TASK ITEM: Reproduce the records below word for word, from their first line through the line containing "but controlling a", including that line.

THE RECORDS:
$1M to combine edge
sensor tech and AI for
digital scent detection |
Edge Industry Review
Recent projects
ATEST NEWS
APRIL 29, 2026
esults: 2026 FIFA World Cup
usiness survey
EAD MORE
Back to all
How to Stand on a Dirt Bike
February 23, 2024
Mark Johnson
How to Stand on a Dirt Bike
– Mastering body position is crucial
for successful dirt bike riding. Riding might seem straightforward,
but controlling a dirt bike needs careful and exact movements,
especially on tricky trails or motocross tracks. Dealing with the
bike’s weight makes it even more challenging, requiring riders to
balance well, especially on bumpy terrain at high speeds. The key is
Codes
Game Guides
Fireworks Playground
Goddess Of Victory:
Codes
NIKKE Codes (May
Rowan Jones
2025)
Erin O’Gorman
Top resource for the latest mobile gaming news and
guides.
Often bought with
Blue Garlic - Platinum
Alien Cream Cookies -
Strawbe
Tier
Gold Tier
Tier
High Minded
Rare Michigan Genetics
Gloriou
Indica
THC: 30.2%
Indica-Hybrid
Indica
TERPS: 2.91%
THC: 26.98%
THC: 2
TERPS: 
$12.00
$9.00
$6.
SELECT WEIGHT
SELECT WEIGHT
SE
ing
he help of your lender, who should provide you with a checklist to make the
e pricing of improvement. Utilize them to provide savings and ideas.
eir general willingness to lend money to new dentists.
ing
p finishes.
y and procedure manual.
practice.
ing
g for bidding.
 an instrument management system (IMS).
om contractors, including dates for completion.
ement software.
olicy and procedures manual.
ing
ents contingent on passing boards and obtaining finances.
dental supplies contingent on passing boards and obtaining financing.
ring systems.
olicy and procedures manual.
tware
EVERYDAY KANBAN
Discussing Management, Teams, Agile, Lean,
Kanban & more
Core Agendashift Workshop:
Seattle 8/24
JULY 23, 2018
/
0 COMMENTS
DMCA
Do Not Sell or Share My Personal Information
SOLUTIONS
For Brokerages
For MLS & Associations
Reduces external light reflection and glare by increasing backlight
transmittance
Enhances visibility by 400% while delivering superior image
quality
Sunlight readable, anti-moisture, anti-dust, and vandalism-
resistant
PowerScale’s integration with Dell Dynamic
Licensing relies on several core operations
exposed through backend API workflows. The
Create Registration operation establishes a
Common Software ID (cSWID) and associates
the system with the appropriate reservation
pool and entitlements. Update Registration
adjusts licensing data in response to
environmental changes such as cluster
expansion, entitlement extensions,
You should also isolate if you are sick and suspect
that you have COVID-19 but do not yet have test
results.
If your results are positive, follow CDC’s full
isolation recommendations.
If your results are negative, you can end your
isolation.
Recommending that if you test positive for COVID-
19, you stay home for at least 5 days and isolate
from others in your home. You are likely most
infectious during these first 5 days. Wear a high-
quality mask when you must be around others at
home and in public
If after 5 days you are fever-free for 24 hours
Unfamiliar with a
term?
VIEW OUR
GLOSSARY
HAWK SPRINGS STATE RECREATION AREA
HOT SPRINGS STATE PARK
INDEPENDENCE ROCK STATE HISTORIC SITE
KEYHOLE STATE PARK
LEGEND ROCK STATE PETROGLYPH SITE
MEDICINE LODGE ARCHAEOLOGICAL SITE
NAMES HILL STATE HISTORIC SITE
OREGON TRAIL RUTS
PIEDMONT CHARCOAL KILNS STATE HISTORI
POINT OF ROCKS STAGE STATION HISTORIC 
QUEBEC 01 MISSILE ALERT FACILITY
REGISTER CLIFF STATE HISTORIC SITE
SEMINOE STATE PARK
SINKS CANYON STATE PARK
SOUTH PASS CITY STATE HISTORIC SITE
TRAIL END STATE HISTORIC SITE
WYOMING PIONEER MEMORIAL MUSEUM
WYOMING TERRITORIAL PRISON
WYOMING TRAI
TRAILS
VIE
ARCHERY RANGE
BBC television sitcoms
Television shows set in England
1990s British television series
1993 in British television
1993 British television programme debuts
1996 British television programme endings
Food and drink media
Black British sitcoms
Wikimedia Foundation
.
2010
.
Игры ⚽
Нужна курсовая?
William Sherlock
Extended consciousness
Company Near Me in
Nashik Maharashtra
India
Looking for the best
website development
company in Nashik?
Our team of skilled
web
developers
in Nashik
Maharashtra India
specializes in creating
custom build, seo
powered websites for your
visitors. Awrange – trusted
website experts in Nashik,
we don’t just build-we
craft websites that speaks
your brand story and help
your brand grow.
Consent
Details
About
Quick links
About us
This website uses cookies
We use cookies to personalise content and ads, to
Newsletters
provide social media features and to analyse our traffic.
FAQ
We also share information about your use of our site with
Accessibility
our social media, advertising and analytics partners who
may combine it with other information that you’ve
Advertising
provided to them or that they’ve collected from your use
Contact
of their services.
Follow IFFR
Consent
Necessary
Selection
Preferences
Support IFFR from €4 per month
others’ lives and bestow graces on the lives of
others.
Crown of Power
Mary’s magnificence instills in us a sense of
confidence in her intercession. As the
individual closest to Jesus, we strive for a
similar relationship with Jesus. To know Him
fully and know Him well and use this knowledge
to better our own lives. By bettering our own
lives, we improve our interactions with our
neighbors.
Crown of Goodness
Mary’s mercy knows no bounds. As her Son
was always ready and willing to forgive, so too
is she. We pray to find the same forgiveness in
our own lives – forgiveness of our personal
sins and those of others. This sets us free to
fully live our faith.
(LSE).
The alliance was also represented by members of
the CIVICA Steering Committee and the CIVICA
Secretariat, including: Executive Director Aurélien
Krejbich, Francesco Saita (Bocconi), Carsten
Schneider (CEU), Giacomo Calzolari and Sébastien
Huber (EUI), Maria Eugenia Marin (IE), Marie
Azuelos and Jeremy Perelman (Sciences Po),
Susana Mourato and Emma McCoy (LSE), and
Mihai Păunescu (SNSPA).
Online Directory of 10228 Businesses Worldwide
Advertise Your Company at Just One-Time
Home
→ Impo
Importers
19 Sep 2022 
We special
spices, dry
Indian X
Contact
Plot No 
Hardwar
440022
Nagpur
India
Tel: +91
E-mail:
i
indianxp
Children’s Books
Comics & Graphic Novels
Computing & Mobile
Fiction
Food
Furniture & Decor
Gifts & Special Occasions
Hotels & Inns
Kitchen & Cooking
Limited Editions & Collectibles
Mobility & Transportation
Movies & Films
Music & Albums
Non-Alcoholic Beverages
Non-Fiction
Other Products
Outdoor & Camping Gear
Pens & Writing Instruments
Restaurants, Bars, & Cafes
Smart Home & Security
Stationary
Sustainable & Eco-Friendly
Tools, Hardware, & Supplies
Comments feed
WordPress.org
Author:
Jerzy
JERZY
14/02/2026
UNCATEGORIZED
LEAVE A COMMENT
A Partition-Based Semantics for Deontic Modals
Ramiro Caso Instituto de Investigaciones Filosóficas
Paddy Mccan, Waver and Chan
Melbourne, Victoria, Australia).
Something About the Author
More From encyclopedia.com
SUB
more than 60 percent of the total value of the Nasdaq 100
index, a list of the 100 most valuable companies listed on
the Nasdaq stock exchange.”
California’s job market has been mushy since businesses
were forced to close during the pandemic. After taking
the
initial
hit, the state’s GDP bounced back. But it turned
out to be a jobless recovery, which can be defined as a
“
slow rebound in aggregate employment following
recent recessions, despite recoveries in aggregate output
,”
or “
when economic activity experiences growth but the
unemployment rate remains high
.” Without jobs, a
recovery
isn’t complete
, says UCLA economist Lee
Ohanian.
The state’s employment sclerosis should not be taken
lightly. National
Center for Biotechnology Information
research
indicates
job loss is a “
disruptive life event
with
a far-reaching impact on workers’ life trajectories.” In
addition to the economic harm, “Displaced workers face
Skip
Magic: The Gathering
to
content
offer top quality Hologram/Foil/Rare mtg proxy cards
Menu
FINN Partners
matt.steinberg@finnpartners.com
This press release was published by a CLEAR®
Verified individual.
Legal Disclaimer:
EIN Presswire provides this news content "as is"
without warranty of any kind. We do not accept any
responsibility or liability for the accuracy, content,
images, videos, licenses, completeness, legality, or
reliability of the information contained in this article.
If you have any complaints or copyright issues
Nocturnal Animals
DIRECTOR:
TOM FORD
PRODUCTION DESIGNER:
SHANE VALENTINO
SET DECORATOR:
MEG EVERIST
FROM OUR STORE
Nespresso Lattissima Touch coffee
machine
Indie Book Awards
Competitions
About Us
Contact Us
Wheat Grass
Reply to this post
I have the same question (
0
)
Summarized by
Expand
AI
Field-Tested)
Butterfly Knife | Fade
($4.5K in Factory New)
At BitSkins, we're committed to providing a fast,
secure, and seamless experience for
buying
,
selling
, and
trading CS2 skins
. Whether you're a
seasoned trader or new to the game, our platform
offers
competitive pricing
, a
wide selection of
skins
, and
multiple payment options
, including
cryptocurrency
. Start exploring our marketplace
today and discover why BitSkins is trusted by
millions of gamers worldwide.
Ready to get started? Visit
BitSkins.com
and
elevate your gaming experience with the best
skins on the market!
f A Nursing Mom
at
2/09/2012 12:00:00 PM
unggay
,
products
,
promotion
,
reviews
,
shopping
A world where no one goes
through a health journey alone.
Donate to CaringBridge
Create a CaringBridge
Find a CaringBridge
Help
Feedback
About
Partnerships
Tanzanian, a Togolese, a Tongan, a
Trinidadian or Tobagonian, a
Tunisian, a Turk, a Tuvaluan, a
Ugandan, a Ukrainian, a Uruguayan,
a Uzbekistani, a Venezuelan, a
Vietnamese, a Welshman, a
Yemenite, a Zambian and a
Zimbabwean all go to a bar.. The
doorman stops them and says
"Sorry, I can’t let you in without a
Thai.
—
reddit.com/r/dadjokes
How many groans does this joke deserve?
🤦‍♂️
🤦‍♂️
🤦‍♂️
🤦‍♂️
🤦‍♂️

RESPONSE TO THE TASK:
$1M to combine edge
sensor tech and AI for
digital scent detection |
Edge Industry Review
Recent projects
ATEST NEWS
APRIL 29, 2026
esults: 2026 FIFA World Cup
usiness survey
EAD MORE
Back to all
How to Stand on a Dirt Bike
February 23, 2024
Mark Johnson
How to Stand on a Dirt Bike
– Mastering body position is crucial
for successful dirt bike riding. Riding might seem straightforward,
but controlling a dirt bike needs careful and exact movements,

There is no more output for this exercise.